Monday, February 28, 2011
Sunday, February 6, 2011
Last Friday, February 4, as part of our three-day celebration of Seoulal, I invited my friend Holly to come down from Seoul to visit me in the Byeongjeom area. After four and a half hours of travel time and minimal communication between us, she still hadn't shown up at my door. When she called from a stranger's cell phone to tell me that she had gotten off at the wrong bus stop, I decided to come get her.
Running across the darkening street minutes before 6 that night, I stepped into the back seat of the only cab waiting at the taxi stop. "Sen-tuh-ral Pah-kuh ka chuseyo," I asked the driver in my best Korean.
"Odi?" he countered. Where?
I didn't answer him. As the Park itself is several thousand acres, I figured he'd take me to the most popular side and if need be, I could direct him from there. I didn't know how to say, "The central part of Central Park--you know, where everyone goes."

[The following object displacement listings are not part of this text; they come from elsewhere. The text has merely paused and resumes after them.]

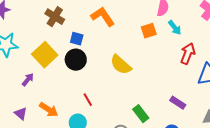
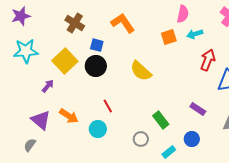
cyan arrow: (175, 28) -> (195, 34), turned 112
purple triangle: (21, 114) -> (41, 120), size x1.5

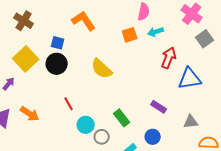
brown cross: (75, 23) -> (24, 21), moved
cyan circle: (98, 129) -> (86, 125), moved

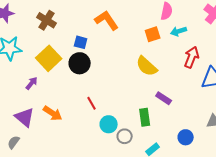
yellow semicircle: (102, 69) -> (147, 66), moved
purple rectangle: (159, 107) -> (164, 98), moved
green rectangle: (122, 118) -> (145, 117), turned 30
blue circle: (153, 137) -> (186, 137), moved

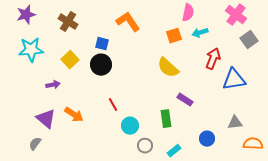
yellow square: (49, 58) -> (70, 60), size x0.7
purple arrow: (32, 83) -> (53, 85), turned 40
gray circle: (125, 136) -> (145, 146), moved

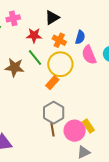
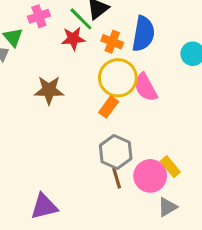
blue semicircle: (80, 37) -> (143, 34), size x1.6
pink semicircle: (89, 55) -> (146, 87), moved
green line: (35, 57) -> (81, 19), moved

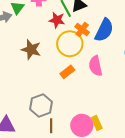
yellow circle: (118, 78) -> (70, 44), moved
gray hexagon: (116, 152) -> (41, 106), moved
brown line: (117, 178) -> (51, 126), moved

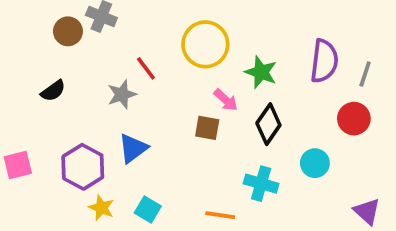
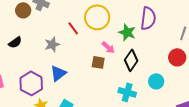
purple semicircle: (324, 61) -> (148, 18), moved
red line: (146, 68) -> (73, 28), moved

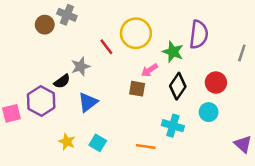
black semicircle: (15, 42) -> (62, 81), moved
pink arrow: (108, 47) -> (149, 70), turned 104
red circle: (177, 57) -> (216, 83), moved
purple hexagon: (31, 83) -> (41, 101), moved

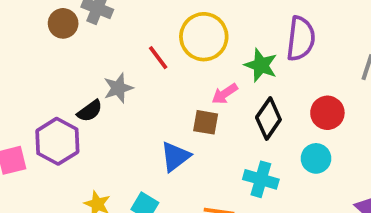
blue triangle: (88, 102) -> (175, 157), moved

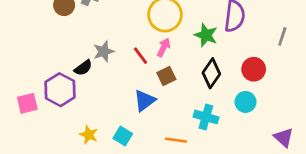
red line: (158, 58) -> (140, 56), moved
pink arrow: (225, 94) -> (164, 47), moved, turned 150
brown square: (206, 122) -> (166, 76), turned -36

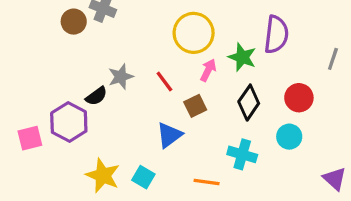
pink arrow: (164, 47) -> (208, 70), moved
yellow star: (89, 135) -> (103, 175), size x1.5

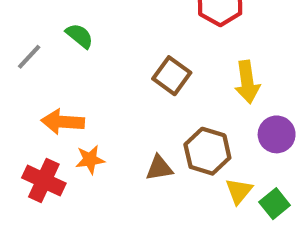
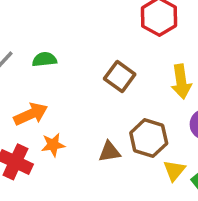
green semicircle: (79, 36) -> (44, 59), moved, turned -45
orange arrow: (63, 122) -> (31, 114), turned 152

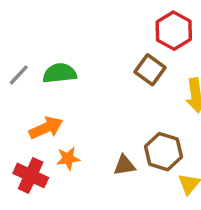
green semicircle: (44, 59) -> (60, 73), size x1.4
brown square: (120, 76) -> (150, 70), moved

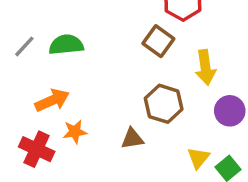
brown hexagon: (164, 152) -> (164, 104), moved

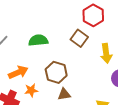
green semicircle: (66, 45) -> (38, 40), moved
brown hexagon: (164, 104) -> (56, 72), moved

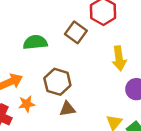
brown square: (79, 38) -> (76, 32), moved

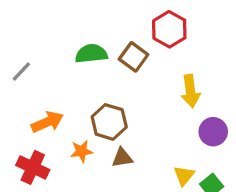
green semicircle: (35, 42) -> (91, 54), moved
orange star: (27, 104) -> (82, 151), moved

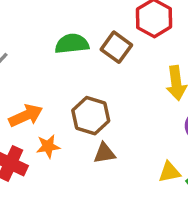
orange star: (82, 151) -> (48, 146), moved
yellow triangle: (184, 176) -> (169, 172), turned 40

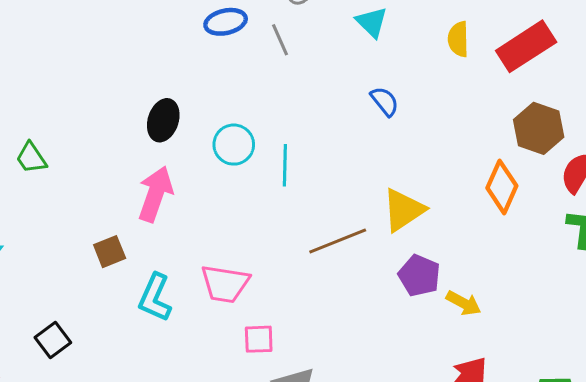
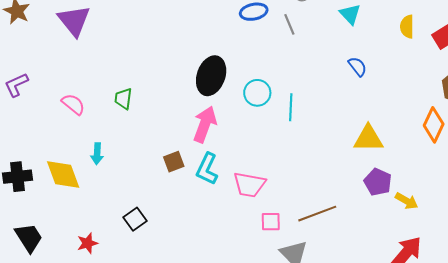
black ellipse: (163, 120) -> (211, 76), size x1.4
green trapezoid: (31, 158) -> (123, 99), turned 40
yellow triangle: (403, 210) -> (368, 139), turned 32
brown line: (338, 241) -> (317, 214), moved
cyan L-shape: (155, 298) -> (207, 169), moved

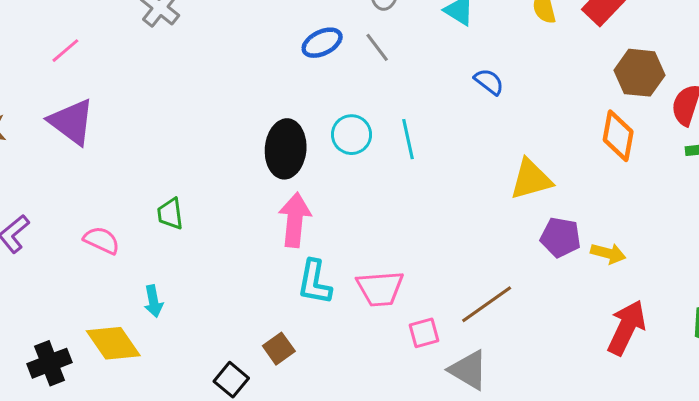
cyan circle: (257, 93) -> (351, 135), moved
cyan line: (291, 107) -> (408, 139), moved
brown square: (174, 162) -> (279, 349), moved

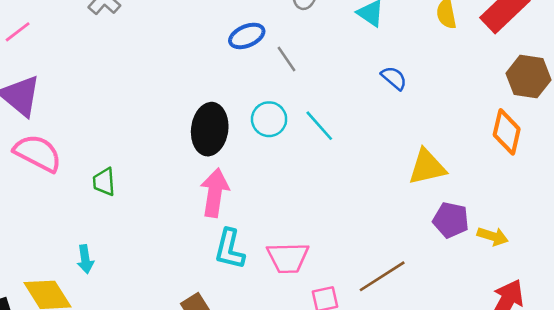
gray line: (377, 47) -> (287, 59), moved
cyan line: (408, 139) -> (319, 126), turned -32
pink semicircle: (101, 240) -> (38, 153), moved, size x1.5

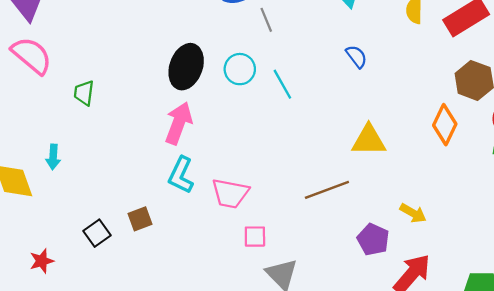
purple pentagon: (451, 220) -> (373, 239), moved
brown line: (382, 276) -> (327, 190), moved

He asked me something unitelligible in Korean as we set off, but I ignored that question as well. I then saw him motion someone downing a shot glass with his right hand, and heard him couch his action with yet another indistinct question. Though I couldn't understand his words, his meaning was unmistakable.
He had just witnessed me running across the street! Drunk people don't walk, much less run! Appalled, I sharply corrected him. "Andeo," I answered forcefully. Young Sook had recently taught me that the word was synonymous with heck no.

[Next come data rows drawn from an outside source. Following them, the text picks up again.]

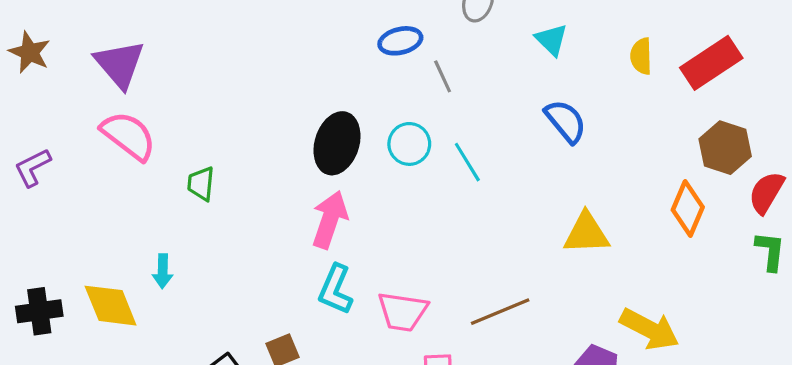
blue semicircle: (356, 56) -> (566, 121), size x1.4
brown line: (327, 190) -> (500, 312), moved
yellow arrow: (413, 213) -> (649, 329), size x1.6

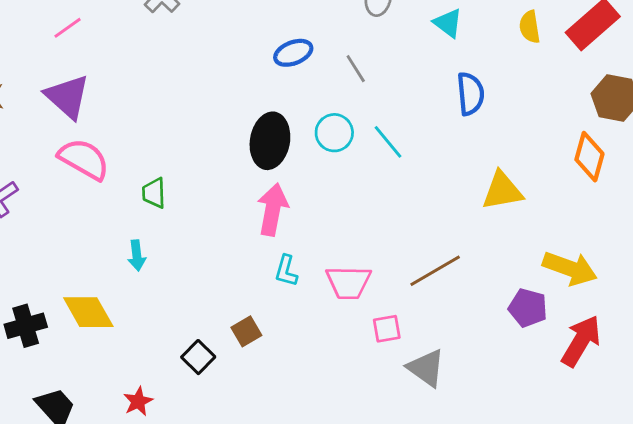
blue ellipse: (400, 41) -> (293, 53), moved
blue semicircle: (566, 121) -> (470, 94), turned 42
cyan arrow: (163, 271) -> (137, 255), moved
cyan L-shape: (336, 289) -> (286, 271), size x0.7

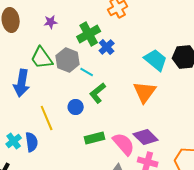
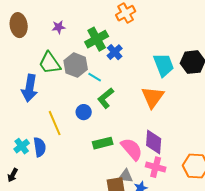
cyan trapezoid: (156, 60) -> (164, 65), turned 30
purple diamond: (146, 137) -> (154, 142), turned 50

"Anio?" he asked politely, glancing at me through the rearview mirror. After a few steely moments, he asked another question. Seeing the still-blank look on my face, he added, "Country?"
"Miguk. Miguk saram eh-ee-yo," I said in perfect Korean, in an effort to redeem myself.

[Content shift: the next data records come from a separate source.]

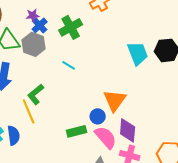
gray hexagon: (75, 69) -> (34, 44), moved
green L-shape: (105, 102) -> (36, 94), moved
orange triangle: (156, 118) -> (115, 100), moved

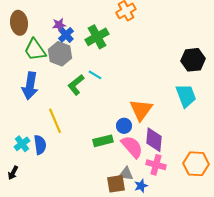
cyan trapezoid: (138, 53) -> (186, 96), moved
green L-shape: (36, 94) -> (76, 85), moved

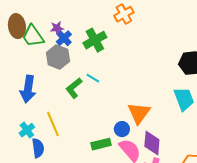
green trapezoid: (35, 50) -> (33, 36), moved
cyan cross: (22, 144) -> (27, 130), moved

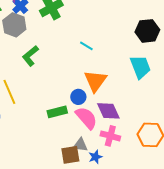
cyan line: (93, 78) -> (86, 46), moved
purple diamond: (152, 143) -> (108, 111), turned -30

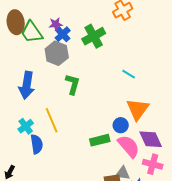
green L-shape: (30, 56) -> (73, 84), turned 145

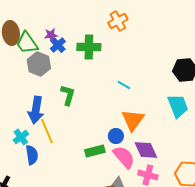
green cross: (94, 36) -> (89, 47), turned 30
gray hexagon: (57, 53) -> (39, 64), moved
blue arrow: (27, 85) -> (36, 110), moved

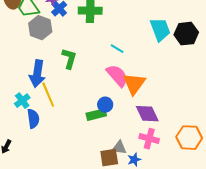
cyan line: (124, 85) -> (117, 49), moved
cyan trapezoid: (178, 106) -> (160, 30), moved
blue circle: (116, 136) -> (105, 105), moved
pink semicircle: (124, 157) -> (117, 76), moved

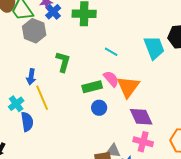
cyan trapezoid: (160, 30) -> (154, 48), moved
blue arrow: (37, 74) -> (31, 77), size x0.6
pink semicircle: (117, 76) -> (111, 79), size x0.7
green rectangle: (96, 115) -> (92, 87), moved

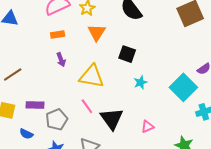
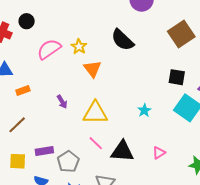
orange rectangle: (58, 35) -> (23, 91), moved
black square: (127, 54) -> (177, 77), moved
black triangle: (112, 119) -> (122, 151), turned -40

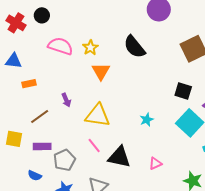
pink semicircle: (49, 49) -> (60, 46), turned 45
brown line: (17, 125) -> (40, 116), moved
yellow square: (18, 161) -> (14, 139), moved

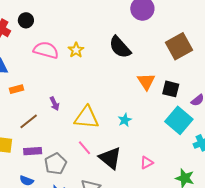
orange triangle: (101, 71) -> (146, 82), moved
cyan star: (147, 120) -> (125, 120), moved
black triangle: (119, 157) -> (110, 158), turned 30

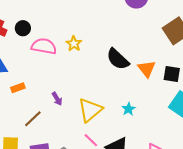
black circle: (26, 20) -> (23, 28), moved
black semicircle: (120, 47) -> (118, 59), moved
yellow triangle: (87, 118) -> (90, 110), turned -40

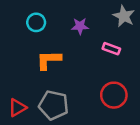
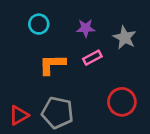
gray star: (124, 16) -> (125, 38), moved
pink rectangle: (111, 49) -> (92, 58), moved, turned -48

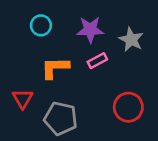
purple star: (86, 28) -> (90, 30), size x1.4
red triangle: (19, 115) -> (23, 99), moved, turned -30

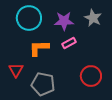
cyan circle: (41, 25) -> (29, 18), size x1.6
gray star: (131, 39) -> (93, 18), moved

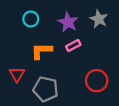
cyan circle: (29, 18) -> (31, 19), size x0.6
purple star: (64, 21) -> (68, 22), turned 30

"Miguktharameeoh..." he repeated in mock drunk-speech, mimicking my apparent ill pronunciation.
The man continued to ask me questions as he drove on, many of them familiar ones like "Where do you work?" and "Are you an English teacher?" But I stopped answering them--and whatever I did answer was in the form of a curt, one-word response.
Ten minutes later, we arrived at the Park, just across the street from where Holly sat waiting. I could have asked the man to hold while I called to my friend, but nothing within me wanted to spend another moment in his taxicab. I quickly paid my oh chon won and left.
Frustrated, I confessed the story to Holly as we stood in the cold waiting for bus 27. "I don't care about my witness, Holly," I told her. "If you know me, you know that's not who I am. What upsets me is that this is his perception."
"The sad thing is that those are the kinds of foreigners he sees," she intoned. And I had to admit she was probably right.